--- Data for the task Enclosed Below ---

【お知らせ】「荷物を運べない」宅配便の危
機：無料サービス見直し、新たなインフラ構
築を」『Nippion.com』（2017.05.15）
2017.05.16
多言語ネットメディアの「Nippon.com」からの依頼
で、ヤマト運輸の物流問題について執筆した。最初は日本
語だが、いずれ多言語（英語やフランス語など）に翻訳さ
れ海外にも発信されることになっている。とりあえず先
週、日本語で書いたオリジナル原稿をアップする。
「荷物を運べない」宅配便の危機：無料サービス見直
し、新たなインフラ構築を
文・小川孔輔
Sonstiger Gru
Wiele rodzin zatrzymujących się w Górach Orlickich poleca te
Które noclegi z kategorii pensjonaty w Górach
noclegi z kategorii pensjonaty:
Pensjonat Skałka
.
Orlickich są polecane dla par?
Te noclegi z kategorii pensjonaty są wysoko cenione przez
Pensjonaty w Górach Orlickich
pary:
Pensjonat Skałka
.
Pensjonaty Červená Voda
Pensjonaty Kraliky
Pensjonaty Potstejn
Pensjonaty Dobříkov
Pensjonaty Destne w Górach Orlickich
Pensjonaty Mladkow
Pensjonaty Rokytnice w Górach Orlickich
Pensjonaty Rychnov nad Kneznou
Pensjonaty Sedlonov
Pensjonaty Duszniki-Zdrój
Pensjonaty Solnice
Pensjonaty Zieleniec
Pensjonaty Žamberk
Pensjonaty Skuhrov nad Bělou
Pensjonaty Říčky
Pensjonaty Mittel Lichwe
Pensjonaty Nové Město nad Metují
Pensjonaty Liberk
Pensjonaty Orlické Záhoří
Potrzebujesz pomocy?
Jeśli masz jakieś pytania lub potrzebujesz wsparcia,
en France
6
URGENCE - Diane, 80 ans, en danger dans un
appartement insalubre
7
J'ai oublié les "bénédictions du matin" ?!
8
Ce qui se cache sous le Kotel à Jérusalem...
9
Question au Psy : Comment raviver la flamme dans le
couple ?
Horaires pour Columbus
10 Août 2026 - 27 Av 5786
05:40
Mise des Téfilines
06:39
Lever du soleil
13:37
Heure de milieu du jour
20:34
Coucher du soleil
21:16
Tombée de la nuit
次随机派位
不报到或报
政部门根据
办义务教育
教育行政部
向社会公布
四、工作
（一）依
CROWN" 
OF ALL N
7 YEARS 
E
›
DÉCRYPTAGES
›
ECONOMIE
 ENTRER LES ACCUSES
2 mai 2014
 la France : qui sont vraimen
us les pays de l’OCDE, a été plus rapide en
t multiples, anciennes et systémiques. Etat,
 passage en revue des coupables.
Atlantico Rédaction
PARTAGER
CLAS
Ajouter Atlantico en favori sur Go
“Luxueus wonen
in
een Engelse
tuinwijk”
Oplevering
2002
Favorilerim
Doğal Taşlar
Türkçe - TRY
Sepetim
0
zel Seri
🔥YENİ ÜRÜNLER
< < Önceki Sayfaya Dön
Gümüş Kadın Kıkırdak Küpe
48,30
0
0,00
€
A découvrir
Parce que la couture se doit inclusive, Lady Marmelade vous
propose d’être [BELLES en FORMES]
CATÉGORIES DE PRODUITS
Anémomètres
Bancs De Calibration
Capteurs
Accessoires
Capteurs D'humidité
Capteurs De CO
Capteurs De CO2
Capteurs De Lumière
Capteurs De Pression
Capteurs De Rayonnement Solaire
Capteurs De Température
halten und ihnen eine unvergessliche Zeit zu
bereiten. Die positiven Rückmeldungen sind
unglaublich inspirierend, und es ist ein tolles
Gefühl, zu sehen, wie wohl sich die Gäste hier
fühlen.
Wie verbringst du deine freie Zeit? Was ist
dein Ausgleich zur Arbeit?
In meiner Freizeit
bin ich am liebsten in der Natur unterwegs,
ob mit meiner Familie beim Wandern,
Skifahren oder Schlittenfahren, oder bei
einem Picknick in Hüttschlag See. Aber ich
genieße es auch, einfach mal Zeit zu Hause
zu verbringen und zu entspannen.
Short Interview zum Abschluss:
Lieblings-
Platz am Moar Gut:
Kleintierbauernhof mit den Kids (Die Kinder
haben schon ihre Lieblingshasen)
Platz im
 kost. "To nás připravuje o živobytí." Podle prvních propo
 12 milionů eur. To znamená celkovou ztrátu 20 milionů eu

--- End of Enclosed Data for the task ---

Can you collect and copy out every line of the material above that contains the string "荷物を運べない"?

▶ [Exercise answer]:
【お知らせ】「荷物を運べない」宅配便の危
「荷物を運べない」宅配便の危機：無料サービス見直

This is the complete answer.